You, however, had somewhere else to go to process what the world doled out – a place away from us and our contract. Like an immaterial country house. That was your first retreat. Before that, I used to think of us as two yolks in one shell.
I wrote the second one two months ago, when I found out you’d been writing to an ex-girlfriend you hadn’t spoken to in thirty-five years. The same one that had me scared, thirty-four years ago, that my happiness was at her whim. What got to me wasn’t even the writing (and yes, I read your correspondence), it was something you said about regret.
I never wanted to be part of anyone’s regret, Frank.
For thirty-five years I’ve watched you exercise your power of choice. Over the years you’ve chosen your clients, where you go for lunch, if and when you’ll join me and the kids on holiday. Jobs, structural changes to the house, what to obsess over, how much time to devote to dead German painters, if and when to pay our taxes. Who to declare undying devotion to, who to include in your pre-twilight regrets.
It is true there are some things I got to choose. New shoes for the kids, summer camps, what to make for dinner, which time slot for the parent-teacher conference... And you. I chose you.

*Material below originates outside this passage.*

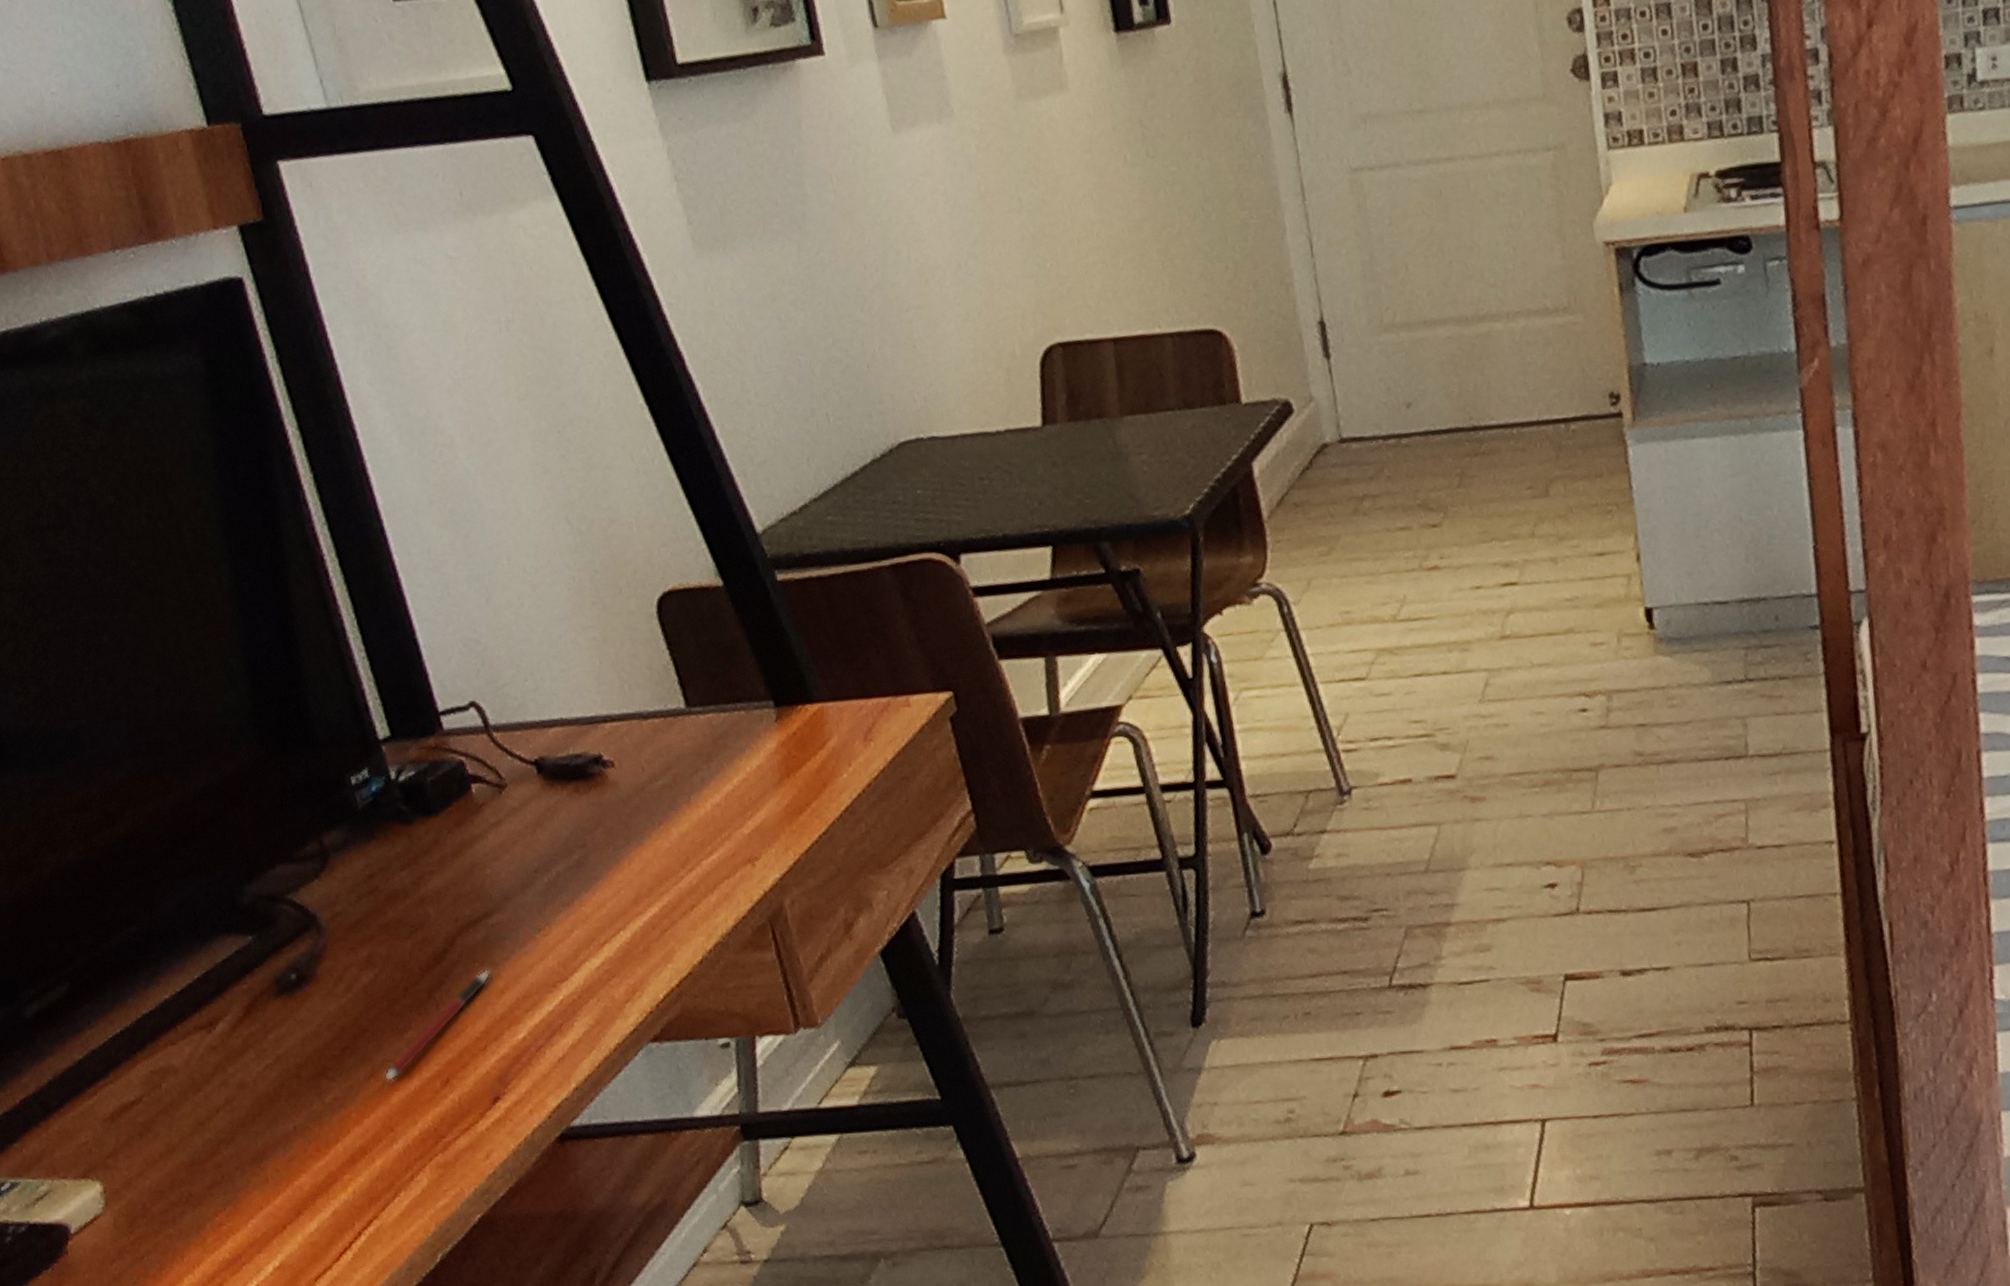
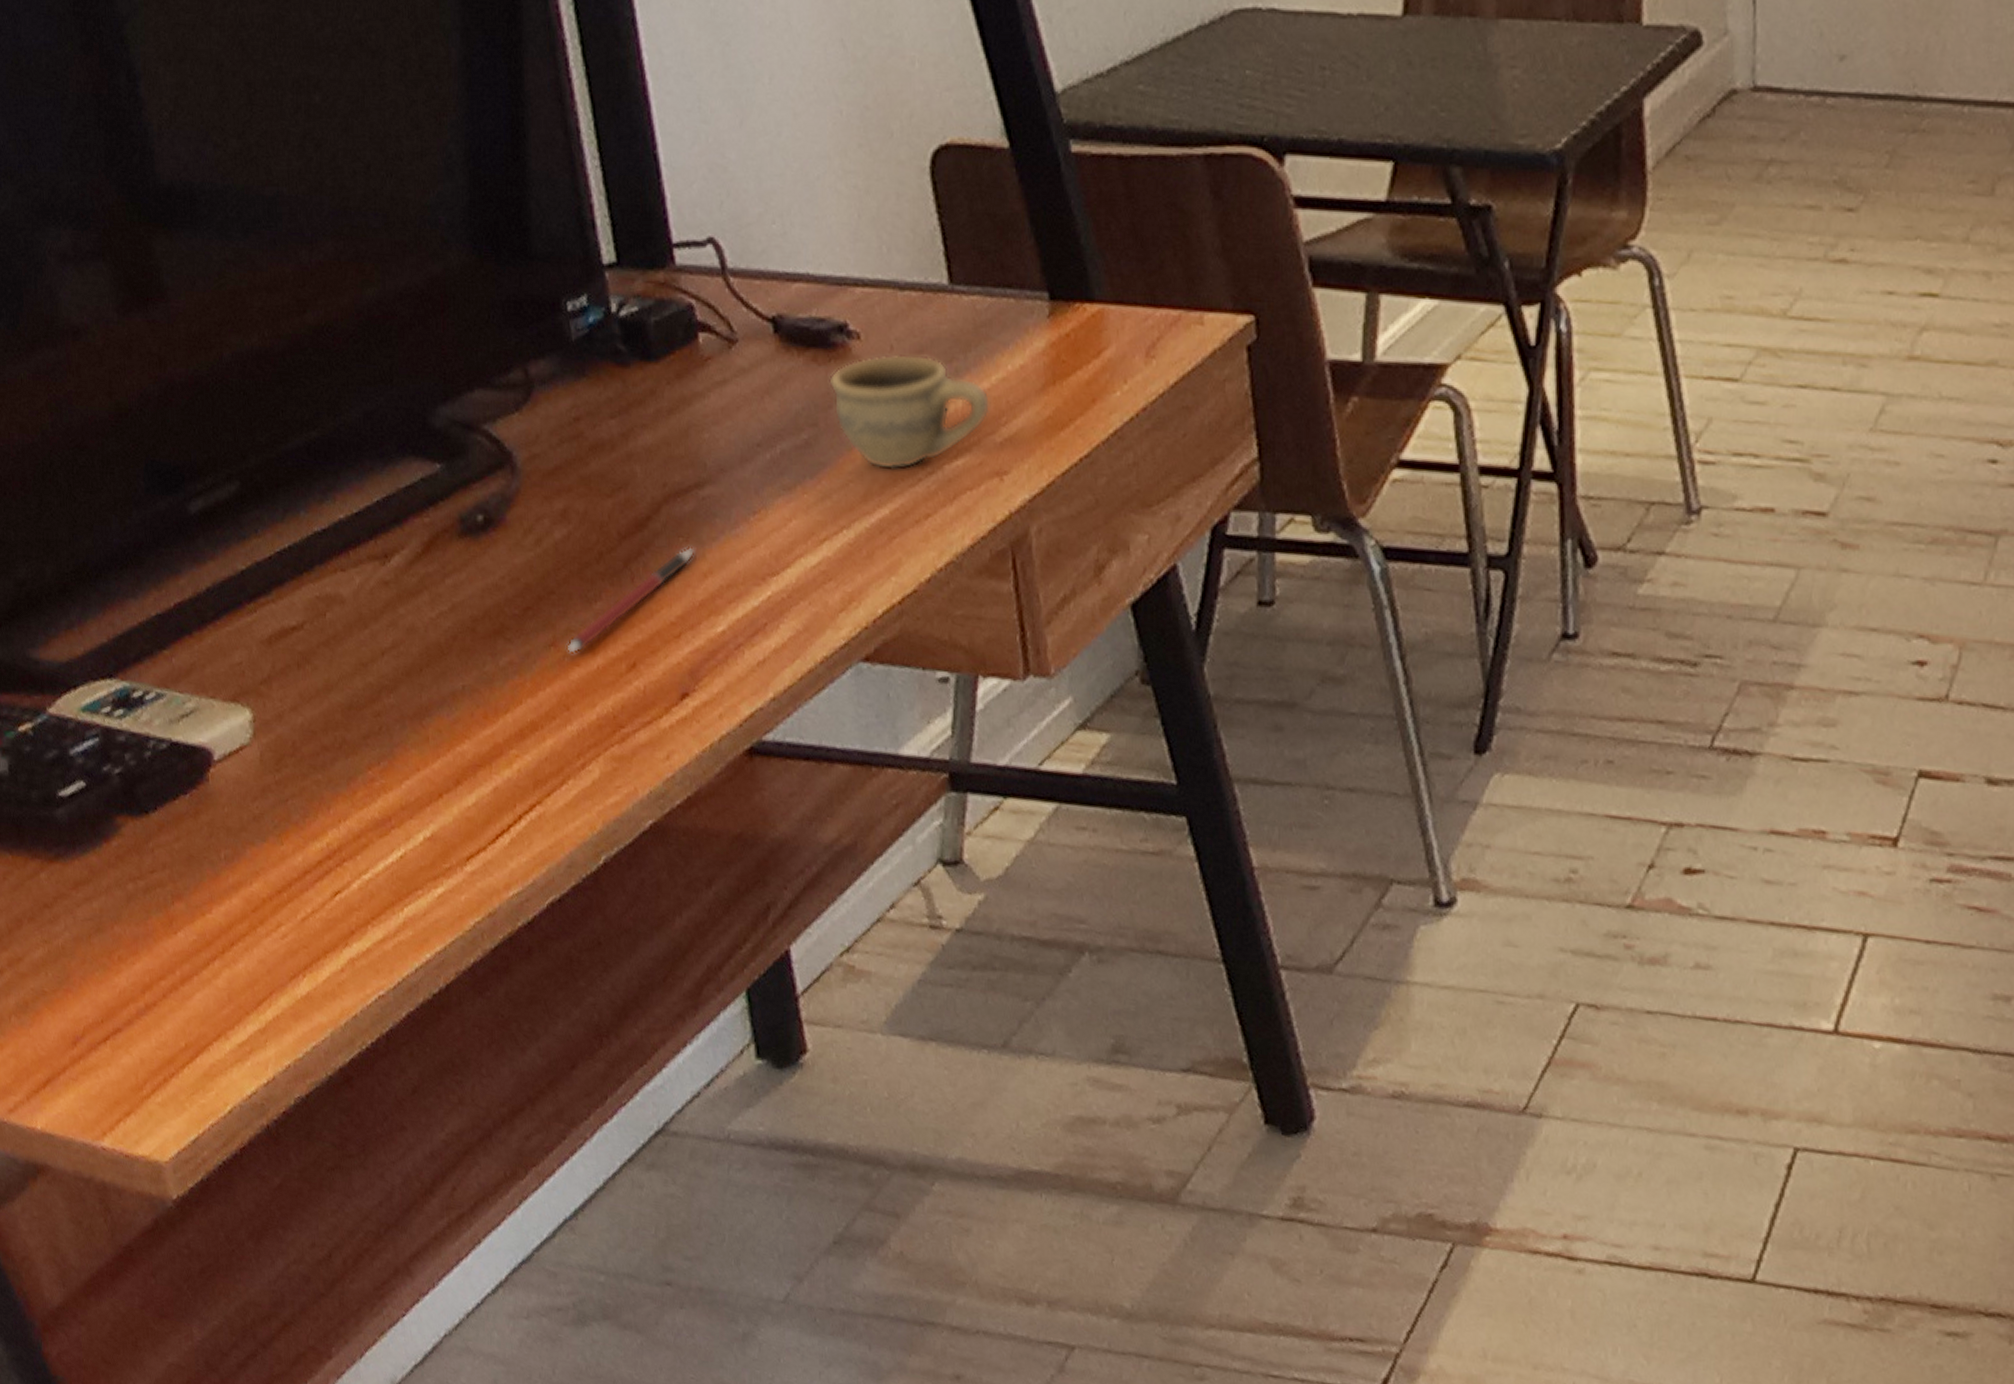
cup: none [591,770,737,874] -> present [829,353,991,470]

Writing to you today, I am aware it isn’t just about a German woman who never had your children. I am opening a vent on the exhaustion I can and have contained for years. It exhausts me to watch you exist so far away from us. These days, if I want to share something with you, I am put off by the sheer distance between us. For years now you’ve been living in a ‘bor’ of your own making: an ill-defined grotto no one really c
ares about that doesn’t even exist in reality. You can’t see that all this is the symptom of a family man who has taken a giant step out of the circle, and is unable to name the place he’s chosen to hide out in.
For a long time I felt stupid that I was content with what was obviously so lacking for you. I felt like I had what I needed, and wanted, in you, the children. I made your bunker cosy, I watched the children while you moved into your parallel universe. I fought alongside you, but it was always your kingdom.
It’s not that you don’t need me – I can see that you do. But you need me like you need an anchor. I don’t want to be an anchor. I want to be lighter than that.
You are as in love as you are obsessed. You pore over paintings of man as a speck in mountain majesty. You stare at invisible swamps and holes in the ground, as if they were part of your reality. And today you’ve become one of the observers you study. You’ve become a thesis in dissociation.
We are the wings of the diorama, Frank. You’ve always felt alone with us, and you think you’re together with ghosts. You’re winding your heart up over some woman in Hamburg, and you’re not getting a check-up on the heart we need down here, in the real world.
You are scratching at the surface of the surface of another planet, Frank.
I will start looking for a place after the children leave. I want a small place, higher up in the mountains. Because, as it turns out, I love the mountains as much as you do. I never knew that. I’m going to find a better view of these mountains, Frank, and it will be my view.